# What you should do
Beneath this line is the data. Output exactly the lines from the line with "pinky mcp: (136, 244)" to the line with "thumb cmc: (129, 167)", both ends included, and nothing more.

*** Opening Records ***

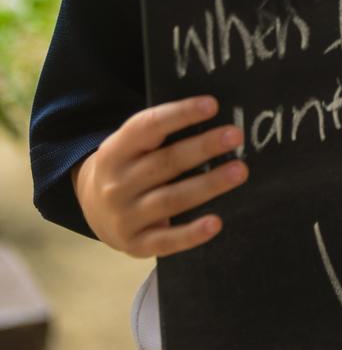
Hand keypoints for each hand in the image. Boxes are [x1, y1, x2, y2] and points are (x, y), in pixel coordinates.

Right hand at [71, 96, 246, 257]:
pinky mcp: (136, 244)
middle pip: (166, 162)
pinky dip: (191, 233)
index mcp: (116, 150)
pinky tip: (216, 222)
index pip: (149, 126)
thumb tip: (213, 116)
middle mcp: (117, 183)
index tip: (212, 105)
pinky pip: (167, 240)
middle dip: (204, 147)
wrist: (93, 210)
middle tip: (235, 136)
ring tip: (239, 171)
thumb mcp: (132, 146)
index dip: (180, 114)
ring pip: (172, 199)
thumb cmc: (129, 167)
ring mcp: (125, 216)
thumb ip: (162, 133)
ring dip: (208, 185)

*** Closing Records ***
*** Opening Records ***

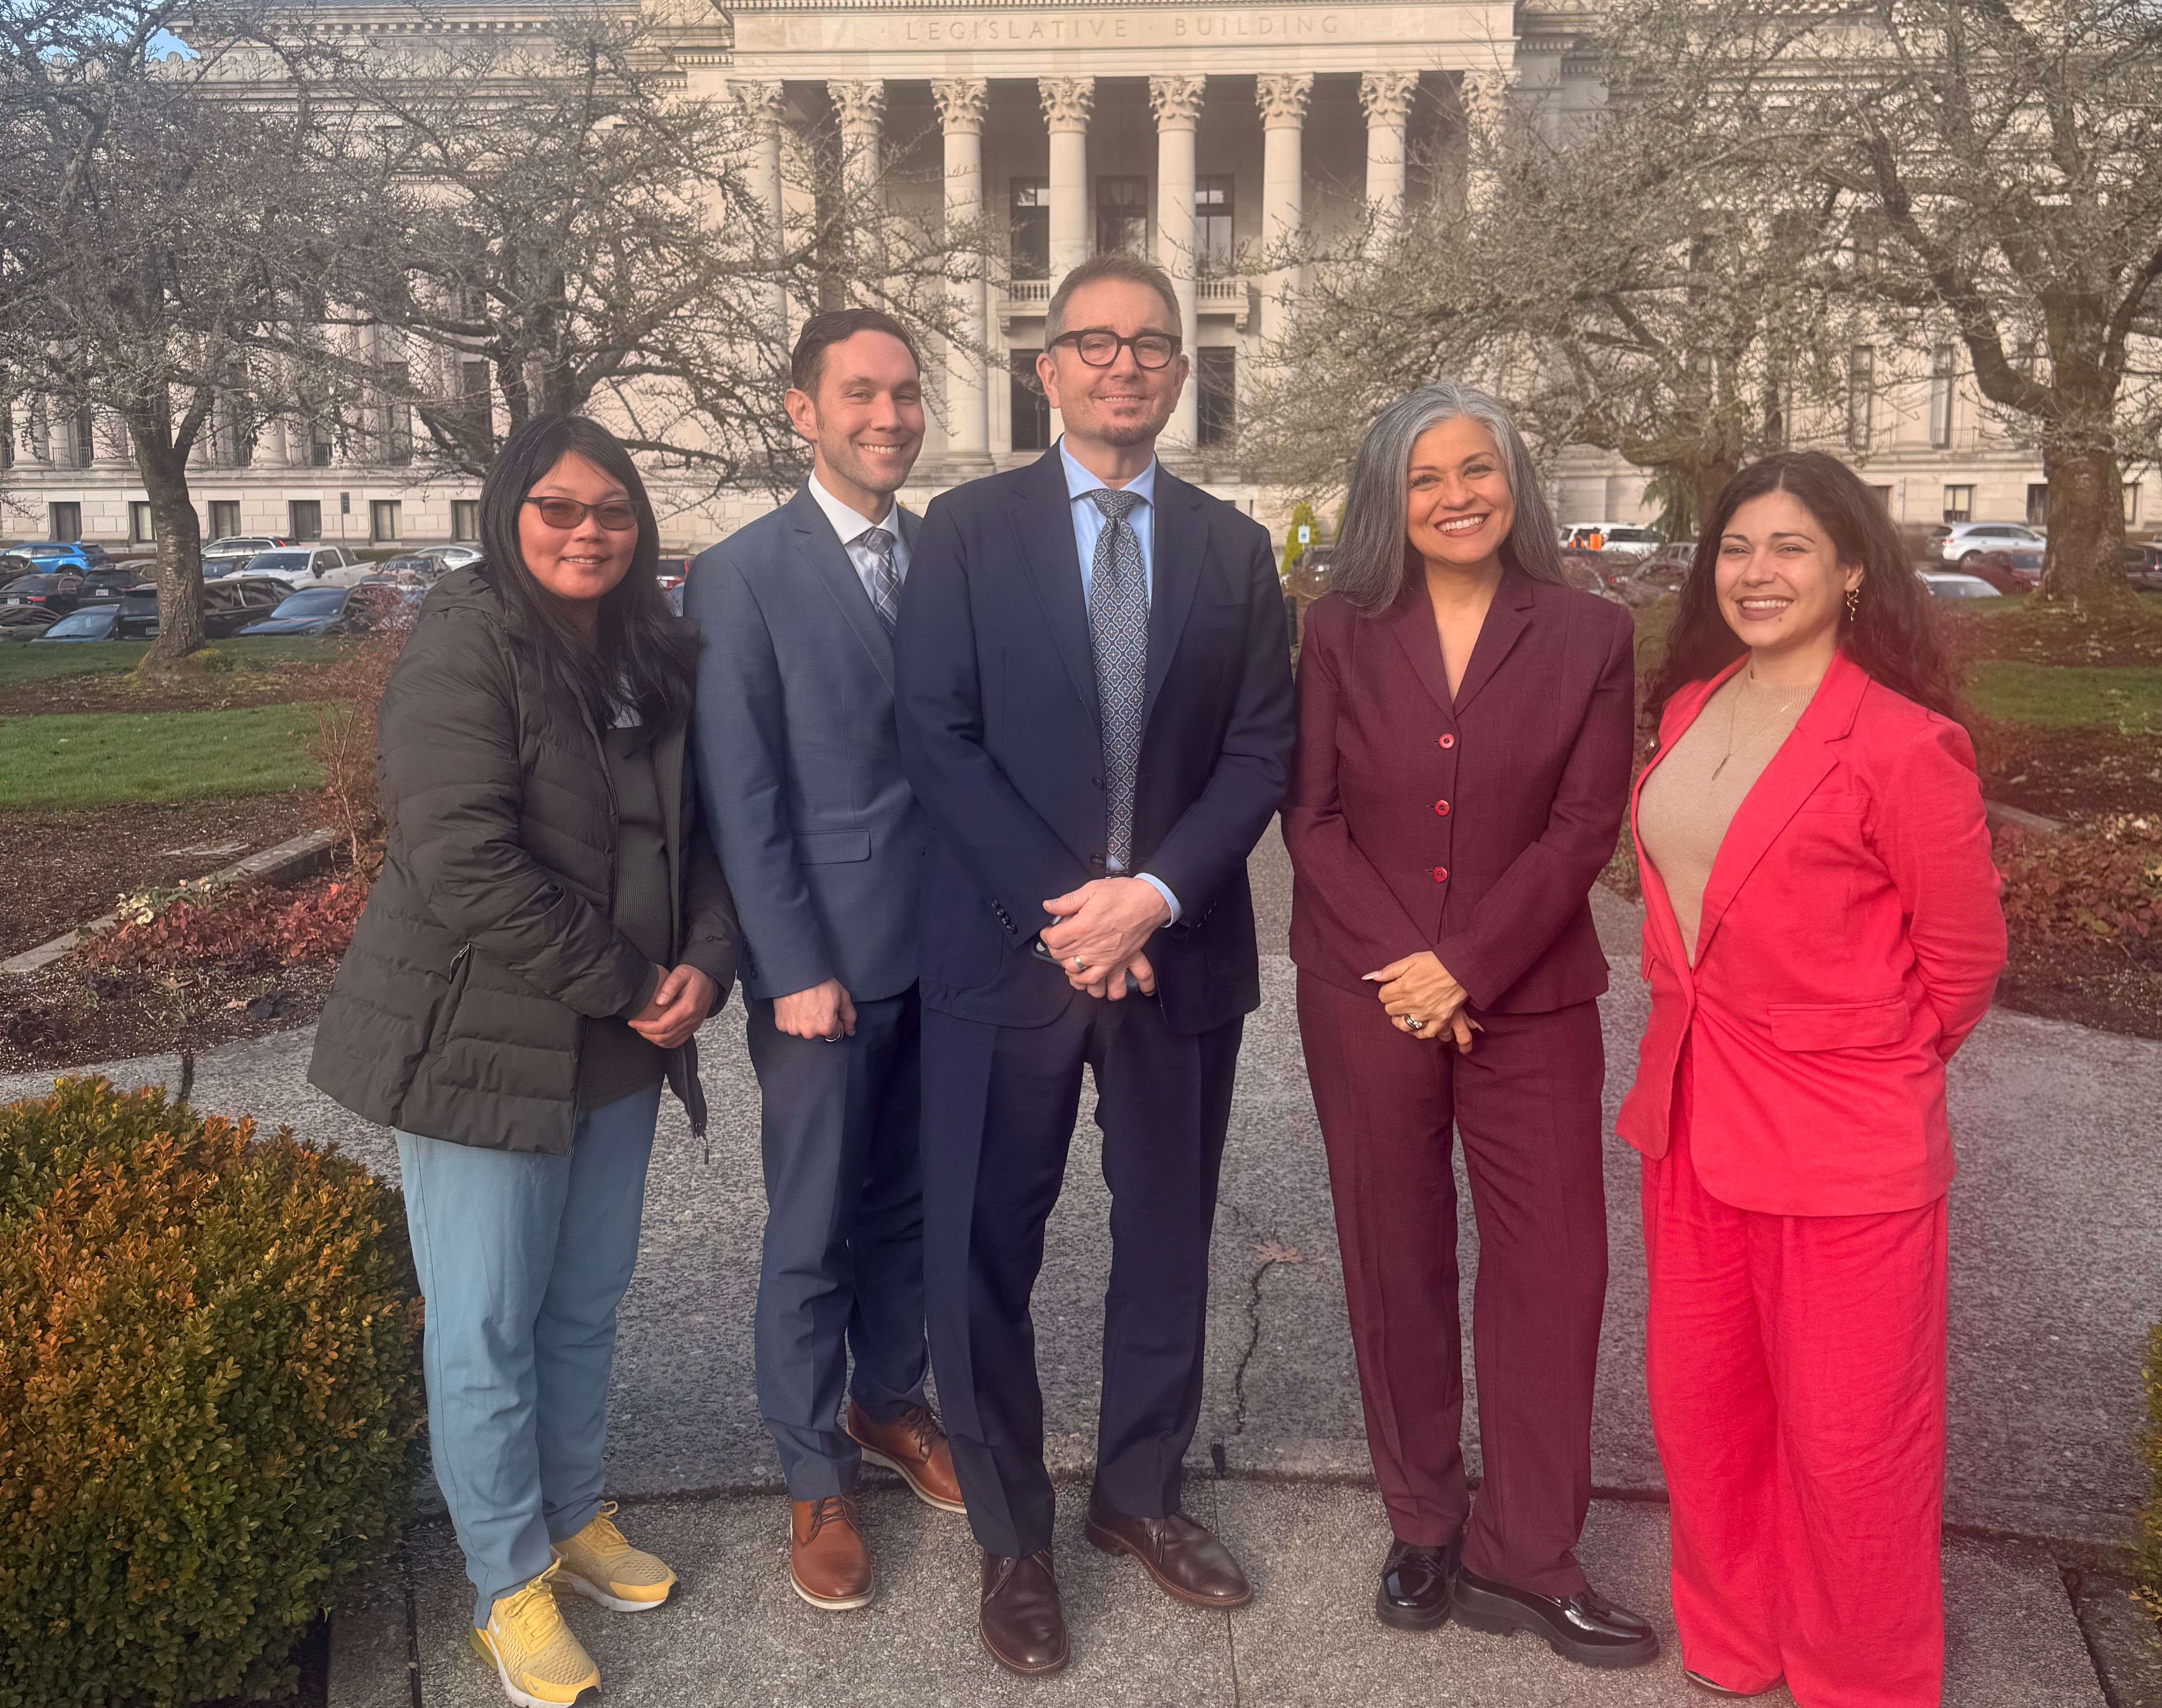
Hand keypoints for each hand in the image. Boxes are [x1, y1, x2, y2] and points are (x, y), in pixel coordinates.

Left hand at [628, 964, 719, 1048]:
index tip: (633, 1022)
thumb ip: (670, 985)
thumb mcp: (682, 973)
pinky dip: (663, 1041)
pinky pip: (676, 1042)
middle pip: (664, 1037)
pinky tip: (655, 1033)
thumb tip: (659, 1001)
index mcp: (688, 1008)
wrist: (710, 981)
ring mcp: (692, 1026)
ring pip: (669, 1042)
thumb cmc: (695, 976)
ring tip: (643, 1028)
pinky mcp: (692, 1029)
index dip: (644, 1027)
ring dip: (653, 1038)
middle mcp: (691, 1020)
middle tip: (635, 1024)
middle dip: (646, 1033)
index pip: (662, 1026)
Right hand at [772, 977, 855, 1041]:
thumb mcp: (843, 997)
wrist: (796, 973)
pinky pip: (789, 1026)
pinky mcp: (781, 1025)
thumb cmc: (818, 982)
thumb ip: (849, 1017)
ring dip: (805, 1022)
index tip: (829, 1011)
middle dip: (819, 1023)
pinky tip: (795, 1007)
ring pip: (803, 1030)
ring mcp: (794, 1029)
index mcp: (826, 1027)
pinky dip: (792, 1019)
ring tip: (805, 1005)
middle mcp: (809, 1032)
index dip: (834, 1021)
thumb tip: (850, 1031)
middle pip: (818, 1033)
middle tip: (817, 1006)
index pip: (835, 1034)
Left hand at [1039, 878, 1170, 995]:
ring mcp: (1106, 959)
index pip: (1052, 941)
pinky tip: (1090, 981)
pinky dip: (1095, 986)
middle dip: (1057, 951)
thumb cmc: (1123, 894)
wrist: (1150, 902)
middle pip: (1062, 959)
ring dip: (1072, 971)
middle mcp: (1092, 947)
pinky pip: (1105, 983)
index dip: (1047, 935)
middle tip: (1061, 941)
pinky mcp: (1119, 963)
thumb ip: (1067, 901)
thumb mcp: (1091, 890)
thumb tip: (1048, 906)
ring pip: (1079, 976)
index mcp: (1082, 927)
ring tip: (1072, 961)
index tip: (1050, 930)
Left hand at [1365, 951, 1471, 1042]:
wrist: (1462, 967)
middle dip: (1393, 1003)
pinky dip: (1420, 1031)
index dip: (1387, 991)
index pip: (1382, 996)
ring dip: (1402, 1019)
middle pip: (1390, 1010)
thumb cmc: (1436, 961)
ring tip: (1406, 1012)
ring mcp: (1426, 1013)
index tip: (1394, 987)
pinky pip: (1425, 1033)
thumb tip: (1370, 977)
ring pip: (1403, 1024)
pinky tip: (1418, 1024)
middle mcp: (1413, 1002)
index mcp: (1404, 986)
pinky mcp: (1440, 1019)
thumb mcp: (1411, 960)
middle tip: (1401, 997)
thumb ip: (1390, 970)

*** Closing Records ***

# Answer to this task
pinky mcp: (136, 244)
middle pip: (166, 162)
pinky dip: (191, 233)
index mcp: (116, 150)
pinky tip: (216, 222)
index pip: (149, 126)
thumb tip: (213, 116)
middle mcp: (117, 183)
index tip: (212, 105)
pinky pip: (167, 240)
middle dip: (204, 147)
wrist: (93, 210)
middle tip: (235, 136)
ring tip: (239, 171)
thumb mcp: (132, 146)
index dip: (180, 114)
ring pip: (172, 199)
thumb cmc: (129, 167)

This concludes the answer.